__DATA SECTION__.

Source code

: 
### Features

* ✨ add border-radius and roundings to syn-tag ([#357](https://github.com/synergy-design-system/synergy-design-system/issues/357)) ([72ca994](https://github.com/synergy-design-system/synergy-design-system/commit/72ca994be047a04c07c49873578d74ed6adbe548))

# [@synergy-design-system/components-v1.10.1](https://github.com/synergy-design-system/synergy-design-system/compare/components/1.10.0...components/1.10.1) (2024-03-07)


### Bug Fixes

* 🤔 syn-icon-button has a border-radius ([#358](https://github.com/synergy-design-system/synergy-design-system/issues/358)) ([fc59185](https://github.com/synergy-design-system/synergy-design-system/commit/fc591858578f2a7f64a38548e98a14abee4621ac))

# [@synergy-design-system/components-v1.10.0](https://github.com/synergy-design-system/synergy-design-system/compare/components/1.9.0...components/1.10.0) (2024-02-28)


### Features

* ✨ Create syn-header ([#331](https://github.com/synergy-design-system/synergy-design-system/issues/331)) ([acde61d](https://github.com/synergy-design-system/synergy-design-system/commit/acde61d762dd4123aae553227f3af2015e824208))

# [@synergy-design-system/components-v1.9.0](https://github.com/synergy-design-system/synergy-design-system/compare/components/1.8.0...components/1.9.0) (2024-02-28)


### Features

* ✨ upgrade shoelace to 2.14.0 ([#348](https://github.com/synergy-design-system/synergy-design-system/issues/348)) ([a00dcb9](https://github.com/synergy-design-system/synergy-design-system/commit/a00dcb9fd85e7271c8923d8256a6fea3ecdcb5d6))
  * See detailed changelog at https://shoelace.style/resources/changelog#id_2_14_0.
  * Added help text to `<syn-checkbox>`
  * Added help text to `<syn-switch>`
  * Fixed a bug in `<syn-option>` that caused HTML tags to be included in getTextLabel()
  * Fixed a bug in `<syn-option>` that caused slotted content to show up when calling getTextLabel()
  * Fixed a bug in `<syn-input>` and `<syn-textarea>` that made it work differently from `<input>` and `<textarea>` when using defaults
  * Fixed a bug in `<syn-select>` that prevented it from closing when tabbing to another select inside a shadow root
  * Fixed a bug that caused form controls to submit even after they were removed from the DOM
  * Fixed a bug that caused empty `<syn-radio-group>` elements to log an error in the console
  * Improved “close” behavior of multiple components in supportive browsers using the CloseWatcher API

__ACTION ITEM__. The lines to return are those with the string "radius" in them; copy each from the entries above.

__ANSWER SECTION__.
* ✨ add border-radius and roundings to syn-tag ([#357](https://github.com/synergy-design-system/synergy-design-system/issues/357)) ([72ca994](https://github.com/synergy-design-system/synergy-design-system/commit/72ca994be047a04c07c49873578d74ed6adbe548))
* 🤔 syn-icon-button has a border-radius ([#358](https://github.com/synergy-design-system/synergy-design-system/issues/358)) ([fc59185](https://github.com/synergy-design-system/synergy-design-system/commit/fc591858578f2a7f64a38548e98a14abee4621ac))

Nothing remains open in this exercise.